SET PROBLEM >> Set out the following lines as a numbered list, omitting any blank lines and excluding the pictures from your answer.

Dataset items >>

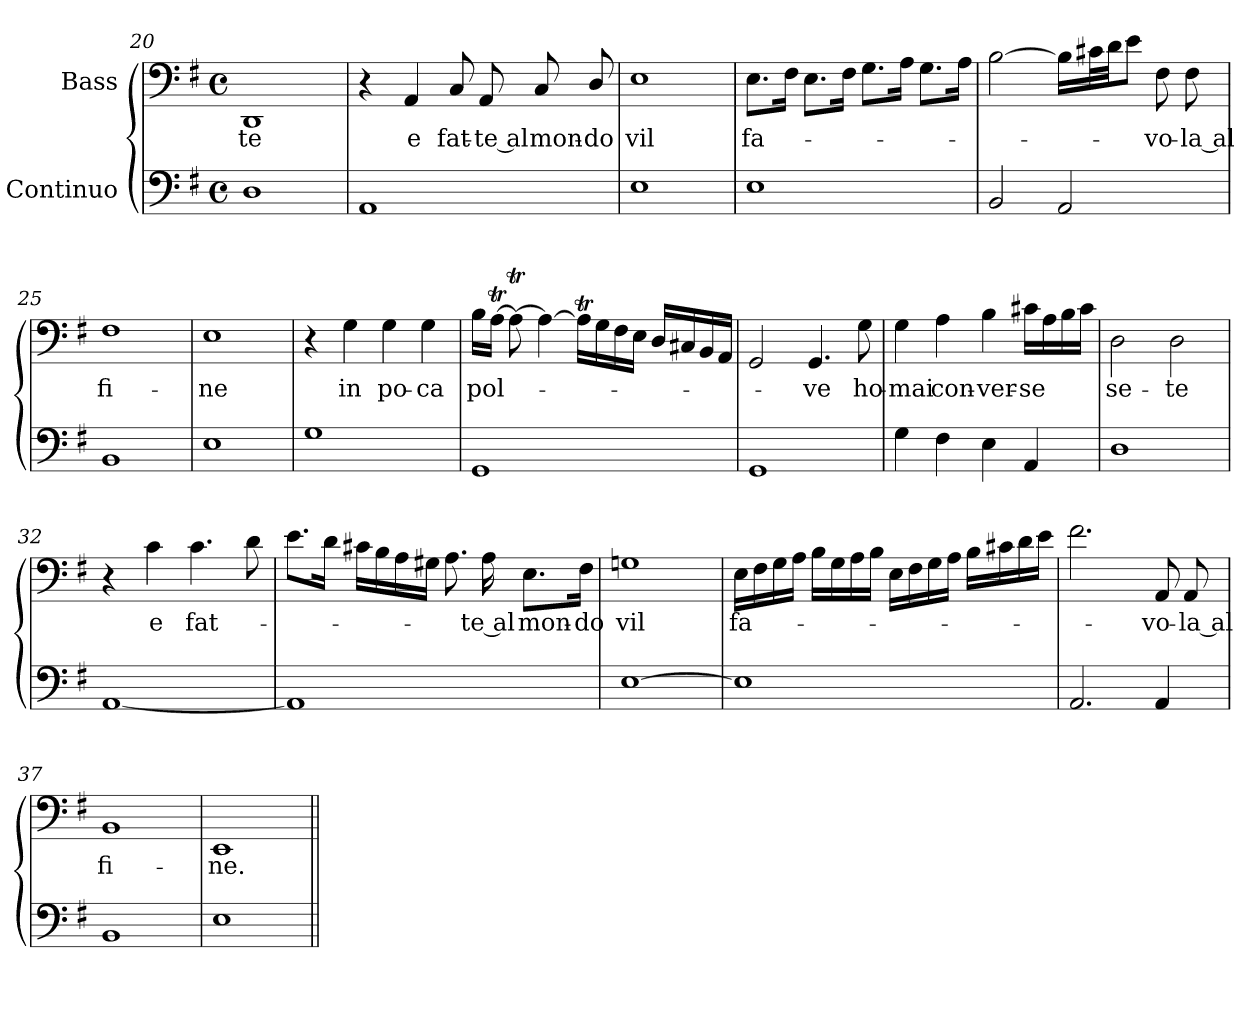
**kern	**kern	**text
*part2	*part1	*part1
*staff2	*staff1	*staff1
*I"Continuo	*I"Bass	*
*clefF4	*clefF4	*
*k[f#]	*k[f#]	*
*e:	*e:	*
*M4/4	*M4/4	*
*met(c)	*met(c)	*
=20	=20	=20
!	!	!LO:LY:b
1D	1DD	-te
=21	=21	=21
1AA	4r	.
!	!	!LO:LY:b
.	4AA/	e
!	!	!LO:LY:b
.	8C/	fat-
!	!	!LO:LY:b
.	8AA/	-te al
!	!	!LO:LY:b
.	8C/	mon-
!	!	!LO:LY:b
.	8D/	-do
!!LO:LB:g=z
=22	=22	=22
!	!	!LO:LY:b
1E	1E	vil
=23	=23	=23
!	!	!LO:LY:b
1E	8.E\L	fa-
.	16F#\Jk	.
.	8.E\L	.
.	16F#\Jk	.
.	8.G\L	.
.	16A\Jk	.
.	8.G\L	.
.	16A\Jk	.
=24	=24	=24
2BB/	[>2B\	.
2AA/	16B\LL]	.
.	32c#X\L	.
.	32d\JJ	.
.	8e\J	.
!	!	!LO:LY:b
.	8F#\	-vo-
!	!	!LO:LY:b
.	8F#\	-la al
=25	=25	=25
!	!	!LO:LY:b
1BB	1F#	fi-
=26	=26	=26
!	!	!LO:LY:b
1E	1E	-ne
=27	=27	=27
1G	4r	.
!	!	!LO:LY:b
.	4G\	in
!	!	!LO:LY:b
.	4G\	po-
!	!	!LO:LY:b
.	4G\	-ca
!!LO:LB:g=z
=28	=28	=28
!	!	!LO:LY:b
1GG	16B\LL	pol-
.	[16AT\JJ	.
.	8AT\_	.
.	4A\_>	.
.	16AT\LL]	.
.	16G\	.
.	16F#\	.
.	16E\JJ	.
.	16D/LL	.
.	16C#X/	.
.	16BB/	.
.	16AA/JJ	.
=29	=29	=29
1GG	2GG/	.
!	!	!LO:LY:b
.	4.GG/	-ve
!	!	!LO:LY:b
.	8G\	ho-
=30	=30	=30
!	!	!LO:LY:b
4G\	4G\	-mai
!	!	!LO:LY:b
4F#\	4A\	con-
!	!	!LO:LY:b
4E\	4B\	-ver-
!	!	!LO:LY:b
4AA/	16c#X\LL	-se
.	16A\	.
.	16B\	.
.	16c#\JJ	.
=31	=31	=31
!	!	!LO:LY:b
1D	2D\	se-
!	!	!LO:LY:b
.	2D\	-te
=32	=32	=32
[<1AA	4r	.
!	!	!LO:LY:b
.	4c\	e
!	!	!LO:LY:b
.	4.c\	fat-
.	8d\	.
!!LO:PB:g=z
=33	=33	=33
1AA]	8.e\L	.
.	16d\Jk	.
.	16c#X\LL	.
.	16B\	.
.	16A\	.
.	16G#X\JJ	.
.	8.A\	.
!	!	!LO:LY:b
.	16A\	-te al
!	!	!LO:LY:b
.	8.E\L	mon-
!	!	!LO:LY:b
.	16F#\Jk	-do
=34	=34	=34
!	!	!LO:LY:b
[>1E	1Gn	vil
=35	=35	=35
!	!	!LO:LY:b
1E]	16E\LL	fa-
.	16F#\	.
.	16G\	.
.	16A\JJ	.
.	16B\LL	.
.	16G\	.
.	16A\	.
.	16B\JJ	.
.	16E\LL	.
.	16F#\	.
.	16G\	.
.	16A\JJ	.
.	16B\LL	.
.	16c#X\	.
.	16d\	.
.	16e\JJ	.
=36	=36	=36
2.AA/	2.f#\	.
!	!	!LO:LY:b
4AA/	8AA/	vo-
!	!	!LO:LY:b
.	8AA/	-la al
=37	=37	=37
!	!	!LO:LY:b
1BB	1BB	fi-
=38	=38	=38
!	!	!LO:LY:b
1E	1EE	-ne.
=||	=||	=||
*-	*-	*-
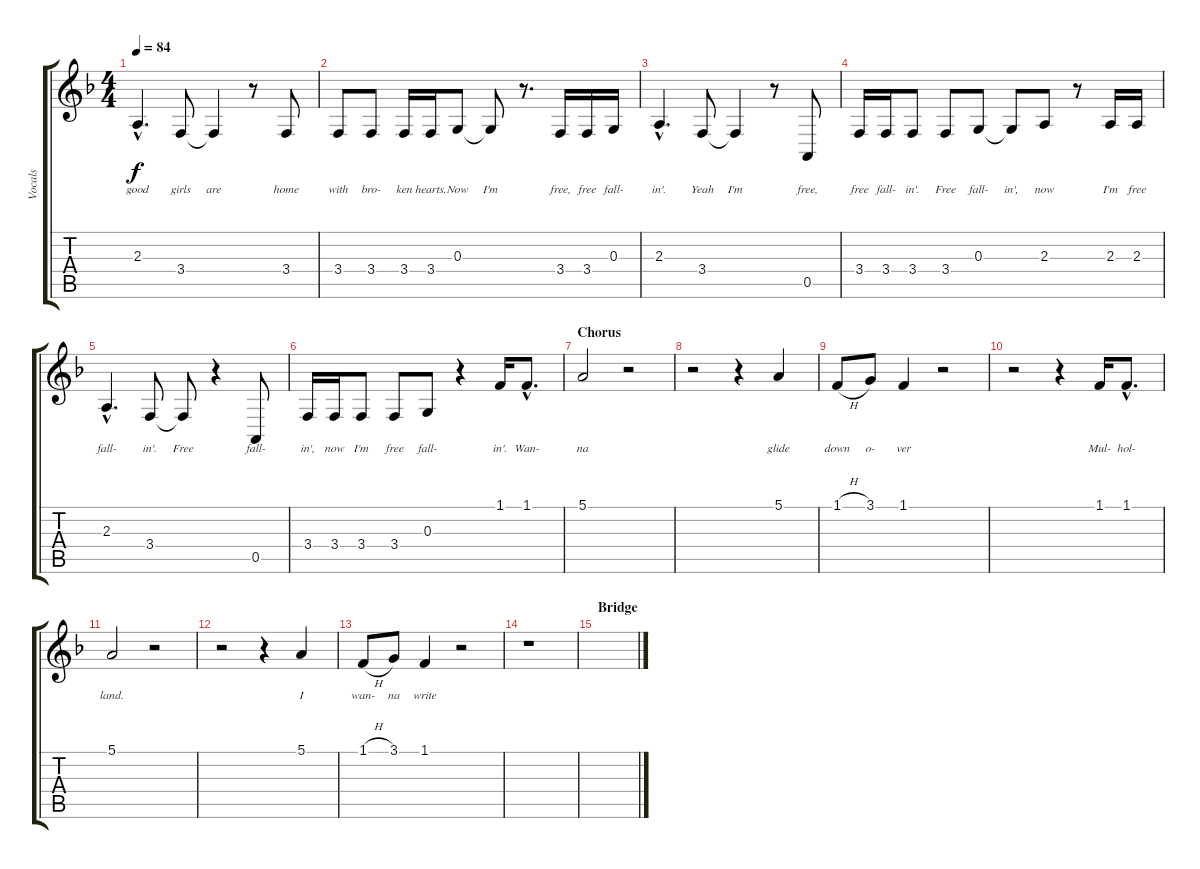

COMPLETED TASK >>
1. **kern	**kern	**text
2. *part2	*part1	*part1
3. *staff2	*staff1	*staff1
4. *I"Continuo	*I"Bass	*
5. *clefF4	*clefF4	*
6. *k[f#]	*k[f#]	*
7. *e:	*e:	*
8. *M4/4	*M4/4	*
9. *met(c)	*met(c)	*
10. =20	=20	=20
11. !	!	!LO:LY:b
12. 1D	1DD	-te
13. =21	=21	=21
14. 1AA	4r	.
15. !	!	!LO:LY:b
16. .	4AA/	e
17. !	!	!LO:LY:b
18. .	8C/	fat-
19. !	!	!LO:LY:b
20. .	8AA/	-te al
21. !	!	!LO:LY:b
22. .	8C/	mon-
23. !	!	!LO:LY:b
24. .	8D/	-do
25. !!LO:LB:g=z
26. =22	=22	=22
27. !	!	!LO:LY:b
28. 1E	1E	vil
29. =23	=23	=23
30. !	!	!LO:LY:b
31. 1E	8.E\L	fa-
32. .	16F#\Jk	.
33. .	8.E\L	.
34. .	16F#\Jk	.
35. .	8.G\L	.
36. .	16A\Jk	.
37. .	8.G\L	.
38. .	16A\Jk	.
39. =24	=24	=24
40. 2BB/	[>2B\	.
41. 2AA/	16B\LL]	.
42. .	32c#X\L	.
43. .	32d\JJ	.
44. .	8e\J	.
45. !	!	!LO:LY:b
46. .	8F#\	-vo-
47. !	!	!LO:LY:b
48. .	8F#\	-la al
49. =25	=25	=25
50. !	!	!LO:LY:b
51. 1BB	1F#	fi-
52. =26	=26	=26
53. !	!	!LO:LY:b
54. 1E	1E	-ne
55. =27	=27	=27
56. 1G	4r	.
57. !	!	!LO:LY:b
58. .	4G\	in
59. !	!	!LO:LY:b
60. .	4G\	po-
61. !	!	!LO:LY:b
62. .	4G\	-ca
63. !!LO:LB:g=z
64. =28	=28	=28
65. !	!	!LO:LY:b
66. 1GG	16B\LL	pol-
67. .	[16AT\JJ	.
68. .	8AT\_	.
69. .	4A\_>	.
70. .	16AT\LL]	.
71. .	16G\	.
72. .	16F#\	.
73. .	16E\JJ	.
74. .	16D/LL	.
75. .	16C#X/	.
76. .	16BB/	.
77. .	16AA/JJ	.
78. =29	=29	=29
79. 1GG	2GG/	.
80. !	!	!LO:LY:b
81. .	4.GG/	-ve
82. !	!	!LO:LY:b
83. .	8G\	ho-
84. =30	=30	=30
85. !	!	!LO:LY:b
86. 4G\	4G\	-mai
87. !	!	!LO:LY:b
88. 4F#\	4A\	con-
89. !	!	!LO:LY:b
90. 4E\	4B\	-ver-
91. !	!	!LO:LY:b
92. 4AA/	16c#X\LL	-se
93. .	16A\	.
94. .	16B\	.
95. .	16c#\JJ	.
96. =31	=31	=31
97. !	!	!LO:LY:b
98. 1D	2D\	se-
99. !	!	!LO:LY:b
100. .	2D\	-te
101. =32	=32	=32
102. [<1AA	4r	.
103. !	!	!LO:LY:b
104. .	4c\	e
105. !	!	!LO:LY:b
106. .	4.c\	fat-
107. .	8d\	.
108. !!LO:PB:g=z
109. =33	=33	=33
110. 1AA]	8.e\L	.
111. .	16d\Jk	.
112. .	16c#X\LL	.
113. .	16B\	.
114. .	16A\	.
115. .	16G#X\JJ	.
116. .	8.A\	.
117. !	!	!LO:LY:b
118. .	16A\	-te al
119. !	!	!LO:LY:b
120. .	8.E\L	mon-
121. !	!	!LO:LY:b
122. .	16F#\Jk	-do
123. =34	=34	=34
124. !	!	!LO:LY:b
125. [>1E	1Gn	vil
126. =35	=35	=35
127. !	!	!LO:LY:b
128. 1E]	16E\LL	fa-
129. .	16F#\	.
130. .	16G\	.
131. .	16A\JJ	.
132. .	16B\LL	.
133. .	16G\	.
134. .	16A\	.
135. .	16B\JJ	.
136. .	16E\LL	.
137. .	16F#\	.
138. .	16G\	.
139. .	16A\JJ	.
140. .	16B\LL	.
141. .	16c#X\	.
142. .	16d\	.
143. .	16e\JJ	.
144. =36	=36	=36
145. 2.AA/	2.f#\	.
146. !	!	!LO:LY:b
147. 4AA/	8AA/	vo-
148. !	!	!LO:LY:b
149. .	8AA/	-la al
150. =37	=37	=37
151. !	!	!LO:LY:b
152. 1BB	1BB	fi-
153. =38	=38	=38
154. !	!	!LO:LY:b
155. 1E	1EE	-ne.
156. =||	=||	=||
157. *-	*-	*-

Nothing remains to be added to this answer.